A postcard from Main Street in Alma, Nebraska
A postcard from Main Street in Alma, Nebraska

Granted, this is an arbitrary measure but also a recognition that has enough meaning to just enough people to be celebrated. And so: (SFX – Champagne). Since this is radio, you can’t tell whether this is Dom Perignon. Here’s to Porchlight: Episode #100.

Our theme in this one also involves numbers: ibiz vid Collections.

I contend that it can be a spiritual practice to acquire and maintain the contents of a vast collection. After all, this involves a deep interaction over time between a human being and the material plane. This interaction is intentional, passionate, and driven by genuine curiosity. Chipmunks collect acorns but that’s for their survival. While human collections enhance life, they don’t sustain it. Collections might often contribute to a person’s identity but they don’t define it.

One way that a devotion to building a collection approaches the spiritual is that the purpose it serves and the pleasure it brings often defies description with mere words. Sometimes you encounter a curated display of whatever and be far more impressed with the sheer effort it took to assemble it than its beauty, its rarity, or its estimated value. Appropriately, you might be left speechless. In that case, just ask the collector a question and you’ll be hearing all about it.

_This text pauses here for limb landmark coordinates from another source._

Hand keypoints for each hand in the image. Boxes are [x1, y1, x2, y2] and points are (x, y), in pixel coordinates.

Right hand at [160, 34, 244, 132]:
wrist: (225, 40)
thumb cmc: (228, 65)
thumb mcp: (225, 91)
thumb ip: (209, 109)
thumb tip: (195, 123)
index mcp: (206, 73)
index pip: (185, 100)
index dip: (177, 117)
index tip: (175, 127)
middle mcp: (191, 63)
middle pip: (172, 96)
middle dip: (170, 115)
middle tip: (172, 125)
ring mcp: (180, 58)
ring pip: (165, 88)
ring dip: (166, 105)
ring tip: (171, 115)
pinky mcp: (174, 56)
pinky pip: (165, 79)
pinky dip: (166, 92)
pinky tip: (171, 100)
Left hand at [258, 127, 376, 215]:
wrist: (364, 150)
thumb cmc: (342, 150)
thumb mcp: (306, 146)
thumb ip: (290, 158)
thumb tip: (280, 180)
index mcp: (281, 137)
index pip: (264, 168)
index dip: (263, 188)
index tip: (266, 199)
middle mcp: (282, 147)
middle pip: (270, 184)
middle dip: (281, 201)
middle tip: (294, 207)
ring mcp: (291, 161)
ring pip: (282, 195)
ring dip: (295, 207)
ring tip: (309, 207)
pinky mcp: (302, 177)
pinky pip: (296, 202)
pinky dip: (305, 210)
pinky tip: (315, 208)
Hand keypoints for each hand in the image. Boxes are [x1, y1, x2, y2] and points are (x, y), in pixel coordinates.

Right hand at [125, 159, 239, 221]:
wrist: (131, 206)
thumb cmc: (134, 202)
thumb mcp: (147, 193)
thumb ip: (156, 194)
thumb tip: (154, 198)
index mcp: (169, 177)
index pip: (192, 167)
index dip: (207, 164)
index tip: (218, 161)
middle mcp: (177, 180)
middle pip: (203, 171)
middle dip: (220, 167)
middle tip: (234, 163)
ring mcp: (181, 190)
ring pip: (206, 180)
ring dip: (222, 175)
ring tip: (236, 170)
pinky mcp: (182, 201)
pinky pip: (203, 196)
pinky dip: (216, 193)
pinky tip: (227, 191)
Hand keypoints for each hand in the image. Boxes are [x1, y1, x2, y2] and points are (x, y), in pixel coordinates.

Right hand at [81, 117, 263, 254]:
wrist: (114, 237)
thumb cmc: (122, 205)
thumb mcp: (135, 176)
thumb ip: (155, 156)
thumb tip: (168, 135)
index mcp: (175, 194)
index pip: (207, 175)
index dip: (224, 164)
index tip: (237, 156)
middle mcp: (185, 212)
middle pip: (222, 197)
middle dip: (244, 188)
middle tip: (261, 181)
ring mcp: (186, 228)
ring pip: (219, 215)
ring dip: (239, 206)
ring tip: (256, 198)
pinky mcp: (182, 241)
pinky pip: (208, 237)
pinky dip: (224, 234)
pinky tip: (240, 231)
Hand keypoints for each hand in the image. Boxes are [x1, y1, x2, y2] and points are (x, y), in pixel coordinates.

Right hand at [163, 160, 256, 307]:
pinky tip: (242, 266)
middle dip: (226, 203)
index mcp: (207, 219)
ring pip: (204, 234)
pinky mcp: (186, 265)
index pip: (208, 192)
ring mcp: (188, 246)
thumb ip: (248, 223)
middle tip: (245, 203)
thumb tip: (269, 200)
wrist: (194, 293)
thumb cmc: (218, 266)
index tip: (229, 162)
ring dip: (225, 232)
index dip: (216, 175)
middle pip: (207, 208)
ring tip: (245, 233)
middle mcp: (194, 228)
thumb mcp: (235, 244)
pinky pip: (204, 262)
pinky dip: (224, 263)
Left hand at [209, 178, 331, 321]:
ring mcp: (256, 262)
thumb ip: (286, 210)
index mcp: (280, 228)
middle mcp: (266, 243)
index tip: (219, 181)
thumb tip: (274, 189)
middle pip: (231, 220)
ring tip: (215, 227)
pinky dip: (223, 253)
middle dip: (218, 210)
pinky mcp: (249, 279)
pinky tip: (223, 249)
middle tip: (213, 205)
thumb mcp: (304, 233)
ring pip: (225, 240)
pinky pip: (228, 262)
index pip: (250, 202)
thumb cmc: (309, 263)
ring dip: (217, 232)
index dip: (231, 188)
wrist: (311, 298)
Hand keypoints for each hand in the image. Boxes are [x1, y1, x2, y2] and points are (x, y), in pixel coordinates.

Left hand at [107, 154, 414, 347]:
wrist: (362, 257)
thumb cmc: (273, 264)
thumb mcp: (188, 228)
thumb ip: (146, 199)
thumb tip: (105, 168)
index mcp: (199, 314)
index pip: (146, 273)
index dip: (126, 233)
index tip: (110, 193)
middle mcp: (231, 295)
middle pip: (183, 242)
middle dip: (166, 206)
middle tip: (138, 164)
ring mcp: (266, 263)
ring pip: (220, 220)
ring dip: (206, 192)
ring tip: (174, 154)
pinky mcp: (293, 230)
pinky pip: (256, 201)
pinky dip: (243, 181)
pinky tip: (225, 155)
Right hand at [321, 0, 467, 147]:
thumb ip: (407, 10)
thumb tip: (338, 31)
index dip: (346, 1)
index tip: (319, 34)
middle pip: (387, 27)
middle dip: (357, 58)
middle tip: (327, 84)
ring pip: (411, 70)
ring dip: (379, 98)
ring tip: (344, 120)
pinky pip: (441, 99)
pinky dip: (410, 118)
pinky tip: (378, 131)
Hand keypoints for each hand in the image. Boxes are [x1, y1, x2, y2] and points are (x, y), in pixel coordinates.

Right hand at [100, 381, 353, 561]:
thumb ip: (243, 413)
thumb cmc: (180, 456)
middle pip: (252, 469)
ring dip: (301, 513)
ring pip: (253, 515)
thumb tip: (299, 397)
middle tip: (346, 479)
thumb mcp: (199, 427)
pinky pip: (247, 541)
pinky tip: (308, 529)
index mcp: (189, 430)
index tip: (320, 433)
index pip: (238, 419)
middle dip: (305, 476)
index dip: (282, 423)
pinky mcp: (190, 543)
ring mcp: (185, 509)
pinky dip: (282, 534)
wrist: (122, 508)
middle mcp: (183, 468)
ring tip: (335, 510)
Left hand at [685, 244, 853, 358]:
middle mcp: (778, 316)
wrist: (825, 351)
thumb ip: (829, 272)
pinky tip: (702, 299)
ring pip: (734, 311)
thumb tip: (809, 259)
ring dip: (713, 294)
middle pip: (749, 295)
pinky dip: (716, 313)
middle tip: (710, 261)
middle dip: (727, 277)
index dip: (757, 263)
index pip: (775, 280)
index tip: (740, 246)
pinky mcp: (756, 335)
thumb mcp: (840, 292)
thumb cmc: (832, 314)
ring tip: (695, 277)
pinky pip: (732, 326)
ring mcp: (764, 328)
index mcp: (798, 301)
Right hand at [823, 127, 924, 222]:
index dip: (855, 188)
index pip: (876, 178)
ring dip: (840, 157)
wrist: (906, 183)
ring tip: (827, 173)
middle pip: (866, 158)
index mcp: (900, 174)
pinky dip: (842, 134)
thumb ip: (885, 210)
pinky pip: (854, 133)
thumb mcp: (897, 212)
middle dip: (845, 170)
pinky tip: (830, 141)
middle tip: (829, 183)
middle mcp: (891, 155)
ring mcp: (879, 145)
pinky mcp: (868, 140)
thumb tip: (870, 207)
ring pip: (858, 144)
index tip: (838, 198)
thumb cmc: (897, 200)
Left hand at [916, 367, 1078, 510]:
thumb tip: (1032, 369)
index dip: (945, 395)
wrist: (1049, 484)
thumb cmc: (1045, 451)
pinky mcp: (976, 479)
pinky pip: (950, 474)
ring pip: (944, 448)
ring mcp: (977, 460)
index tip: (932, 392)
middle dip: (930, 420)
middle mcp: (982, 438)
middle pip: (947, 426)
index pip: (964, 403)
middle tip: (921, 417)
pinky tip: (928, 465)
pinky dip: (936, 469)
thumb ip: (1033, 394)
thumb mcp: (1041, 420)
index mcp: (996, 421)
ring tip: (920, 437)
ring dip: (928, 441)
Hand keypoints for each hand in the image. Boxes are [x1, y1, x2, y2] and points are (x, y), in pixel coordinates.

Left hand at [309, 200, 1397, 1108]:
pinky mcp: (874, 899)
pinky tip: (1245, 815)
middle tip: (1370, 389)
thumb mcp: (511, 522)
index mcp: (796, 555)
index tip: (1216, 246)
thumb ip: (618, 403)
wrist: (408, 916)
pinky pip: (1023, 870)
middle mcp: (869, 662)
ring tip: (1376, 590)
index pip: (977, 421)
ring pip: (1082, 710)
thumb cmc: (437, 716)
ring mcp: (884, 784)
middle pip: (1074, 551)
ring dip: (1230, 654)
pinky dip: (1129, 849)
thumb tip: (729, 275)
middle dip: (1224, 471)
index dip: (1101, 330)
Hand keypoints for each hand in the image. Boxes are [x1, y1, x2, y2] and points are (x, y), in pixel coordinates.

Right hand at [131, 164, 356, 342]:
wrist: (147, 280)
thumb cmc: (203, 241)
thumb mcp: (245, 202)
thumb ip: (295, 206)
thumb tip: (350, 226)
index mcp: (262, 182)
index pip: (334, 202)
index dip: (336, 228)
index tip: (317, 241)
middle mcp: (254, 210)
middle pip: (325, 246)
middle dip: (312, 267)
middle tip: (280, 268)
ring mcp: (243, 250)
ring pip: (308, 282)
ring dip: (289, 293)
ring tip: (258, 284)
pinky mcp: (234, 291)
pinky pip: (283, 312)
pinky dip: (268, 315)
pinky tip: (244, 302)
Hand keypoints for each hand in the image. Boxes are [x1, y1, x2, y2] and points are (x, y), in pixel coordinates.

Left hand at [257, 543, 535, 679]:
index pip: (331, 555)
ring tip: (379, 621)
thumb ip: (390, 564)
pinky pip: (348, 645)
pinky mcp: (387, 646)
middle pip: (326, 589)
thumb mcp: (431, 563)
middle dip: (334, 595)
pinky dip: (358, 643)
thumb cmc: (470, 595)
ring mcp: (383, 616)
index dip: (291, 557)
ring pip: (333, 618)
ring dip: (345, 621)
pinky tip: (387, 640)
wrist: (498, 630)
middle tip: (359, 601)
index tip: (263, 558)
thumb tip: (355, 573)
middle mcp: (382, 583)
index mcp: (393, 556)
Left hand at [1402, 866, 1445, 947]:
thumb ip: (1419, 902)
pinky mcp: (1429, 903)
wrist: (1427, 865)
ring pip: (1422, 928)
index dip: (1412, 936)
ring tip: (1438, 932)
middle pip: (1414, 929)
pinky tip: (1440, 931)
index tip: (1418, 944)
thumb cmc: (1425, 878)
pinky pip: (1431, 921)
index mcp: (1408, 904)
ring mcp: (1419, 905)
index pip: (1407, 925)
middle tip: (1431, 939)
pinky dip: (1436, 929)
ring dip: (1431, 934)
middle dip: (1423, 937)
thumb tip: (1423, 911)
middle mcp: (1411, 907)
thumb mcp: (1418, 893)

So while directing enormous resources to growing and maintaining the non-sentient may not sound like an opportunity for inner growth you’ll generally discover that the passion involved is genuine, the number of different personalities involved to be considerable, and usually there’s at least one good story to be told about the journey taken. And then there’s this: When the mortal life that’s responsible for this singular accomplishment approaches the last chapter – the most profound spiritual conundrum must be faced squarely and in real time, namely; “What happens to all of this when I’m gone, even if they’re able to place a little memento in my casket?”

Powerful question, right? Especially since the only answer is in direct opposition to how the collector and caretaker has acted since that very first discovery:

“What happens to all of this when I’m gone?”

“Well, whether it winds up someplace else or it’s still here with me, I’m not going to care.”